TEMPO.CO, Jakarta - Direktur Riset Setara Institute Ismail Hasani mengatakan kerusuhan yang terjadi di Tanjung Balai, Sumatera Utara, merupakan ekspresi intoleransi dan suatu tindakan kekerasan yang tak semestinya terjadi.
Meski persoalan awal hanya masalah sepele, ia menganggap, jika ekspresi tersebut dilakukan dalam masyarakat intoleran, hal itu akan mengakibatkan kerusuhan. “Apalagi diduga ada aktor yang memprovokasi,” kata Ismail dalam siaran pers yang diterima Tempo, Minggu, 31 Juli 2016.
Setara Institute mengutuk keras tindakan pembakaran sejumlah tempat ibadah di Tanjung Balai. Mereka pun mengapresiasi langkah kepolisian mempertemukan tokoh-tokoh agama setempat untuk memulihkan situasi. Setara menganggap Forum Kerukunan Umat Beragama di Sumatera Utara sebagai forum yang bekerja baik dalam memajukan toleransi antar-umat beragama.
Ismail juga berharap Polri mampu mengungkap aktor penggerak kerusuhan itu serta masyarakat tak mudah terprovokasi melakukan kekerasan lanjutan. Ia menginginkan peristiwa ini menjadi pembelajaran semua pihak. “Kondisi intoleransi di tengah masyarakat meningkat.”

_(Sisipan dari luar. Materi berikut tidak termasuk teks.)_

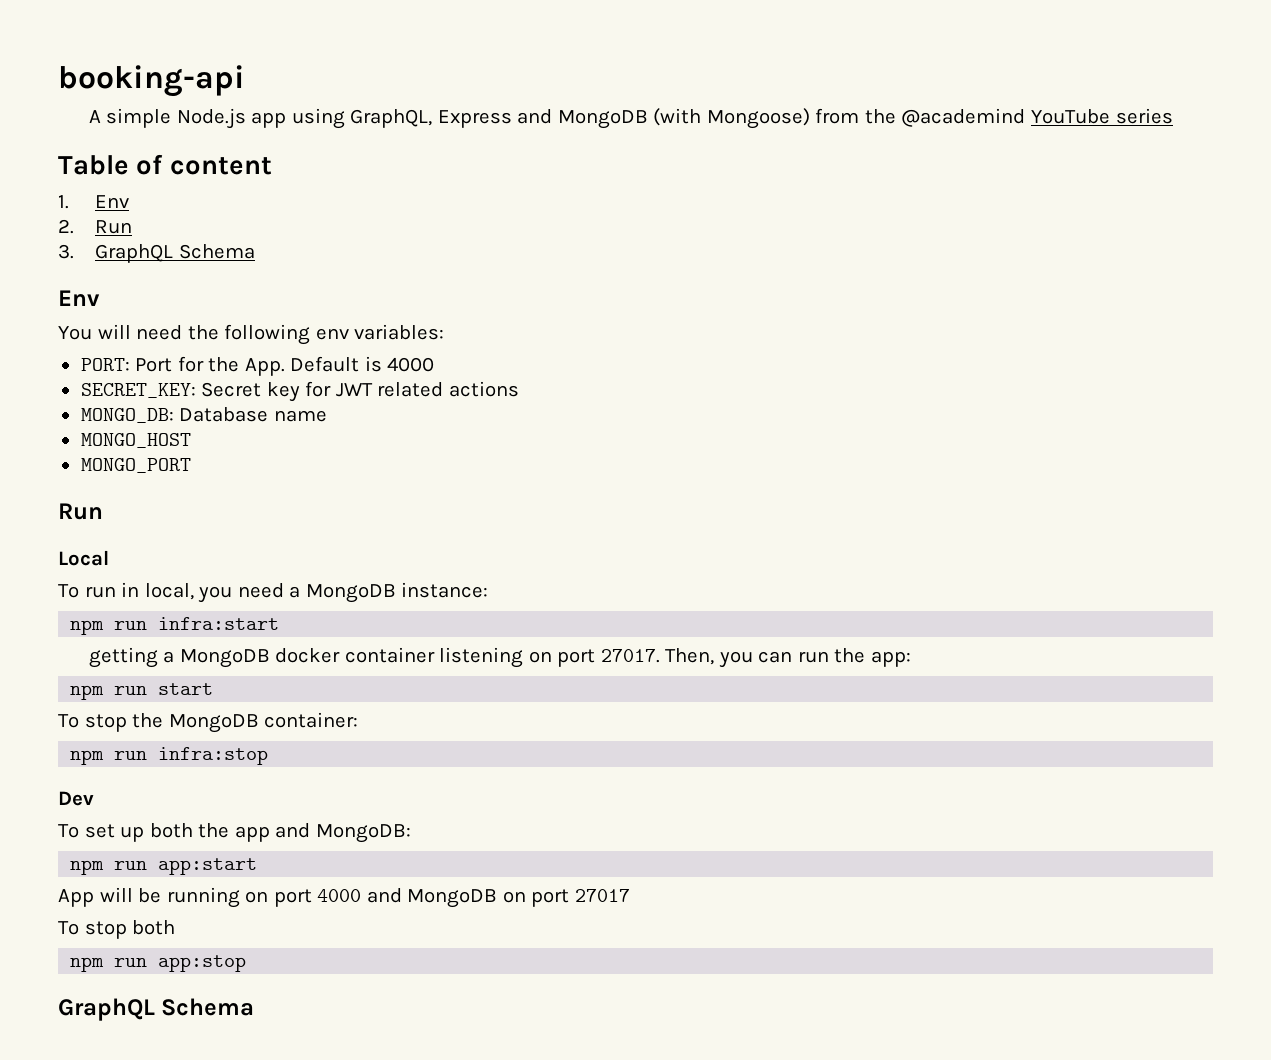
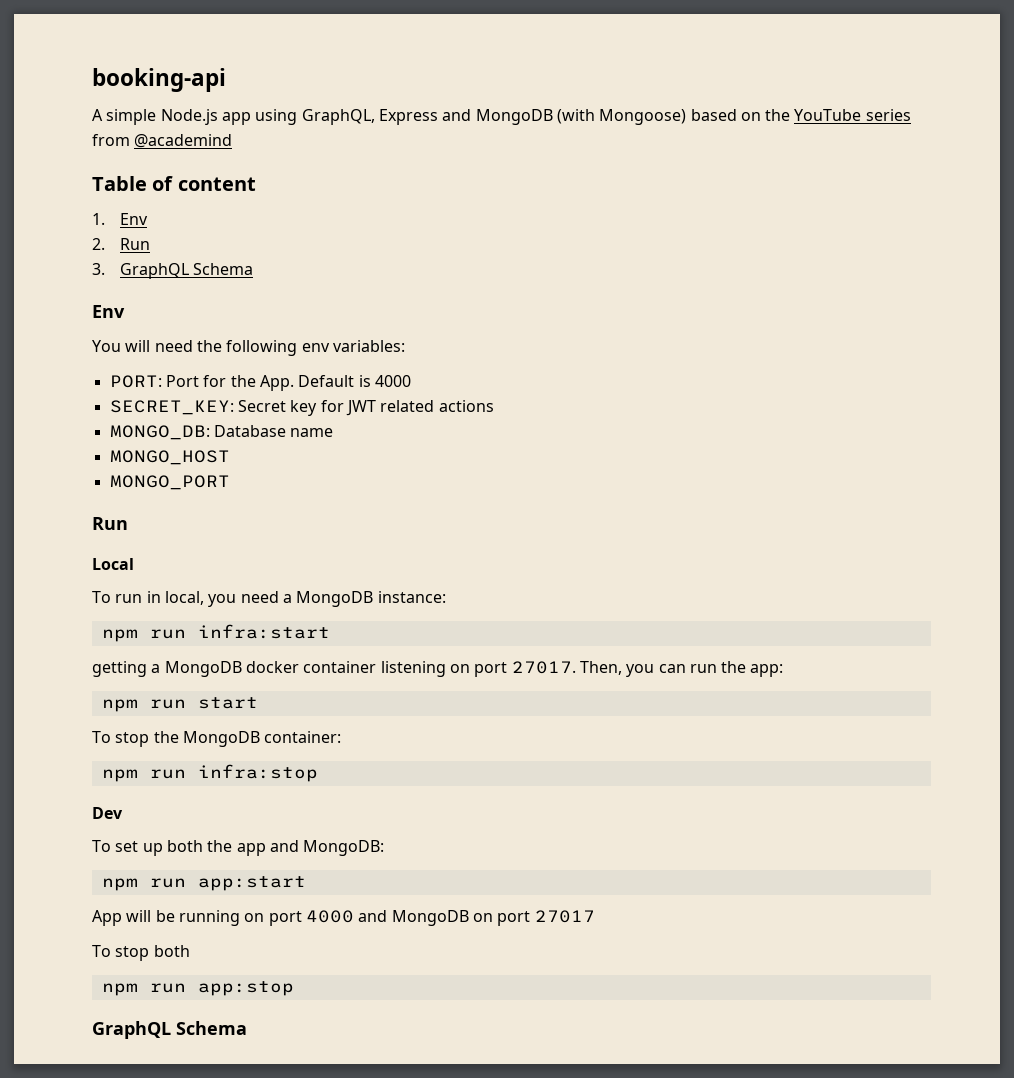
[815,108,1026,127] from the @academind -> [690,109,791,121] based on the
(1173, 116) none -> [92,134,233,148] from @academind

Peristiwa pembakaran dua wihara dan lima kelenteng di Tanjung Balai dipicu salah paham antarwarga setempat. Menurut Kepala Kepolisian Resor Tanjung Balai Ajun Komisaris Besar Ayep Wahyu Gunawan, peristiwa itu bermula pada Jumat, 29 Juli 2016. Seorang penduduk, M, merasa terganggu suara azan magrib dari pengeras suara di sebuah masjid yang berada di depan rumahnya.

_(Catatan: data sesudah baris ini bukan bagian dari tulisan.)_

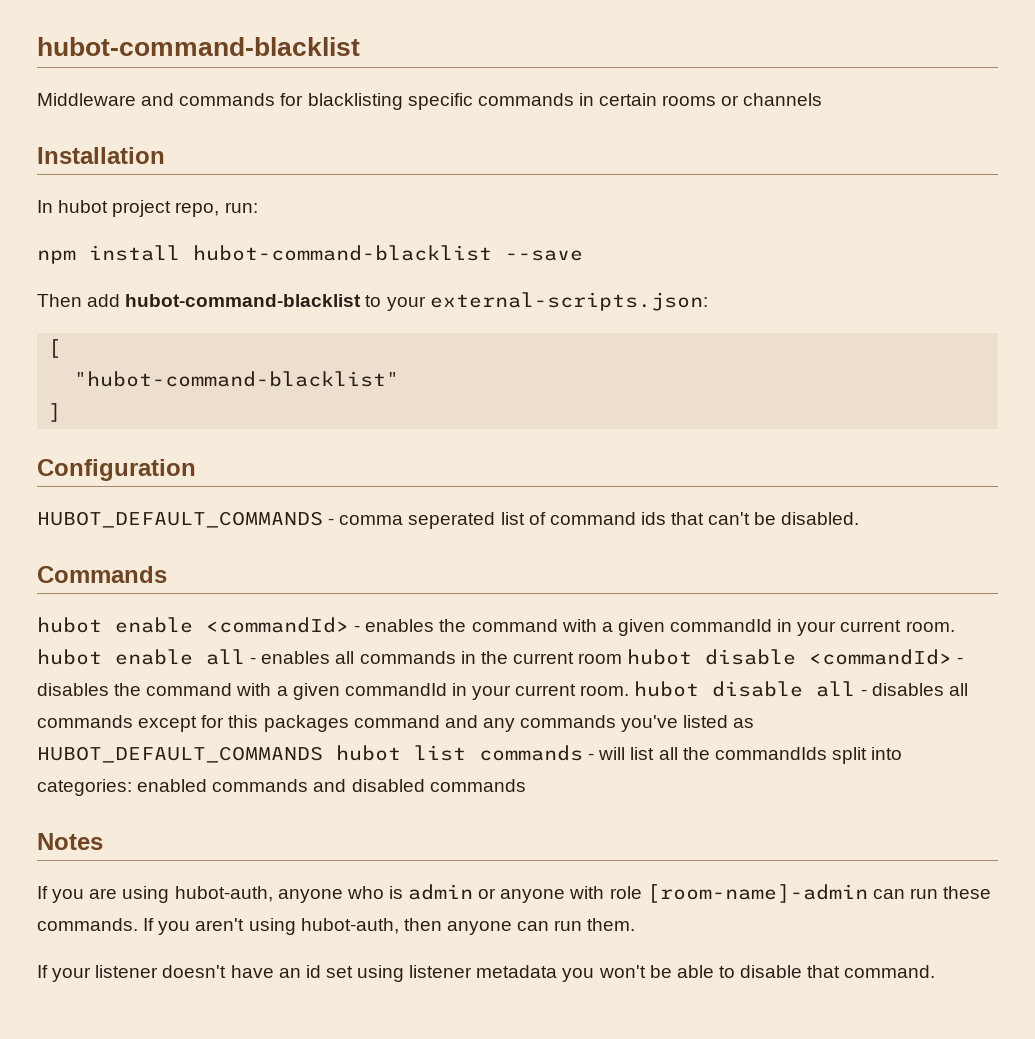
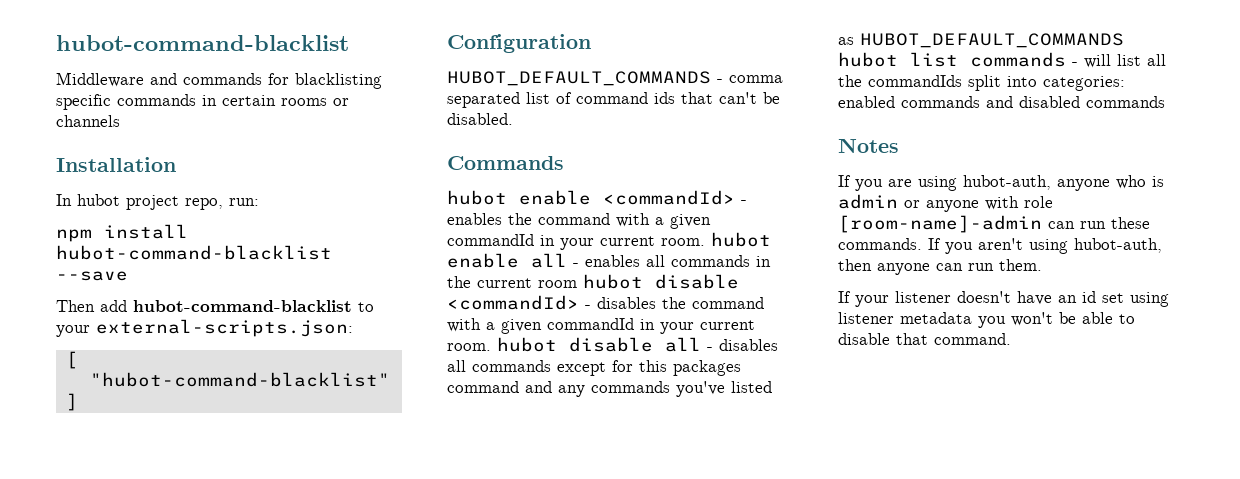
[408,512,496,529] seperated -> [447,92,520,108] separated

Terjadi perselisihan antara M dan jemaah masjid itu. Kepolisian setempat pun sempat melakukan mediasi bersama pihak kelurahan. Saat mediasi dilakukan itulah ada pesan berantai melalui media sosial yang mengatakan masjid tersebut dilarang memperdengarkan azan. Pesan itulah yang akhirnya menyulut kemarahan umat Islam di Tanjung Balai.